Stone Ridge students lead the singing during Cardinal Gregory’s May 25 Mass at the Bethesda Catholic school. (CS photos by Andrew Biraj) Students bring up offertory gifts to Cardinal Gregory during his May 25 Mass at Stone Ridge School of the Sacred Heart. The Gospel reading for the Mass was from John 15:1-12, when Jesus said, “I am the vine, you are the branches. Whoever remains in me and I in him will bear much fruit, because without me you can do nothing.” Cardinal Gregory added that since St. Madeleine Sophie Barat came from a family involved in the cultivation of vineyard, she had a deeper connection to the Scripture.
“It was also a time when the United States of America, that had its own vineyards, sent vines over to France, at a time when French vines were dying of this blight, and by grafting the American vines onto the French vines, they grew robust again,” Cardinal Gregory said. “The American wine making community helped to save the French wine making community, they came together in union.” This is in reference to the Great French Wine Blight, which went on through the mid-19th century, when the vineyards in France were destroyed by aphid insects.
Cardinal Gregory compared the link between the winemaking communities of the two countries to how people must create productive friendships with one another.
“If we collaborate with each other, we will produce wonderful harvests, and if we stay united in Christ, as the healthiest of all of the vines, we will be even more bountiful because we will, with Christ, give a witness of joy, and hope, and happiness to the entire world,” Cardinal Gregory said.

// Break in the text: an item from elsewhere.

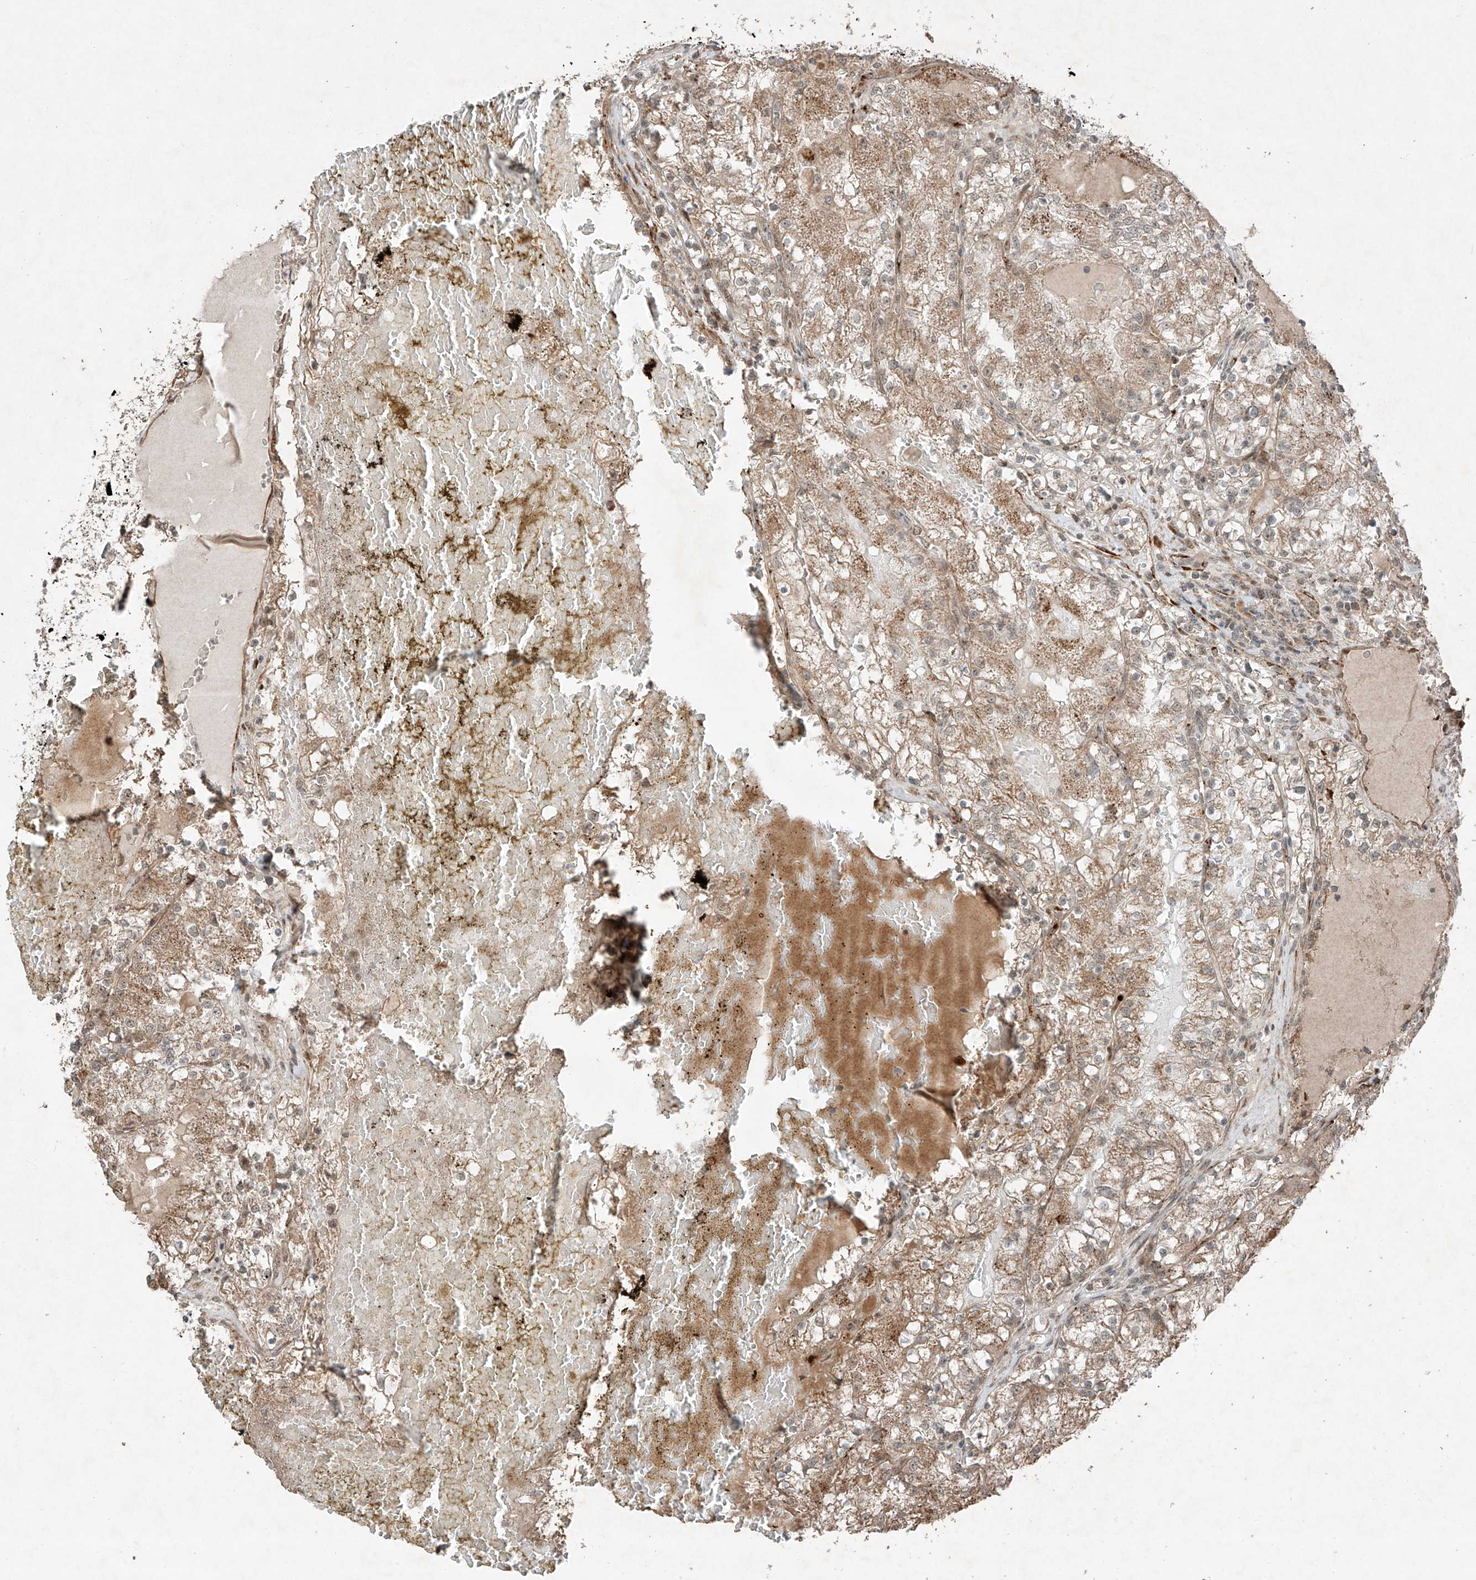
{"staining": {"intensity": "moderate", "quantity": "25%-75%", "location": "cytoplasmic/membranous"}, "tissue": "renal cancer", "cell_type": "Tumor cells", "image_type": "cancer", "snomed": [{"axis": "morphology", "description": "Normal tissue, NOS"}, {"axis": "morphology", "description": "Adenocarcinoma, NOS"}, {"axis": "topography", "description": "Kidney"}], "caption": "This is a histology image of IHC staining of adenocarcinoma (renal), which shows moderate staining in the cytoplasmic/membranous of tumor cells.", "gene": "ZNF620", "patient": {"sex": "male", "age": 68}}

Stone Ridge students offer each other the sign of peace during Cardinal Gregory’s May 25 Mass at the school. (CS photos by Andrew Biraj) Cardinal Gregory smiles as Catherine Ronan Karrels, the Head of School at Stone Ridge, speaks during the May 25 feast day Mass honoring St. Madeleine Sophie Barat, the foundress of the Society of the Sacred Heart that sponsors the all-girls Catholic school in Bethesda, Maryland. After Mass, students celebrated their traditional congé, which means vacation or “formal permission to depart” according to the dictionary. This is when students are dismissed from class to gather in recreation. This was the school’s first congé since 2019 due to the pandemic.
Lina Vuga, a sophomore at Stone Ridge, said the day marked her first congé at Stone Ridge.
“The first congé was just upper school, this congé is the entire school, so my class at least, has been paired with students from the lower school to spend the day with, I’m really interested in...having a pseudo, smaller little sister,” Vuga said. She was paired with a second grade student.
Students were divided into smaller groups to participate in events such as an egg hunt, a “nun hunt” (photos of women religious were hidden around campus and students were given clues to find them), and a dance instruction that culminated at the end of the congé with all of the students dancing together to the song “We’re All in this Together” from High School Musical.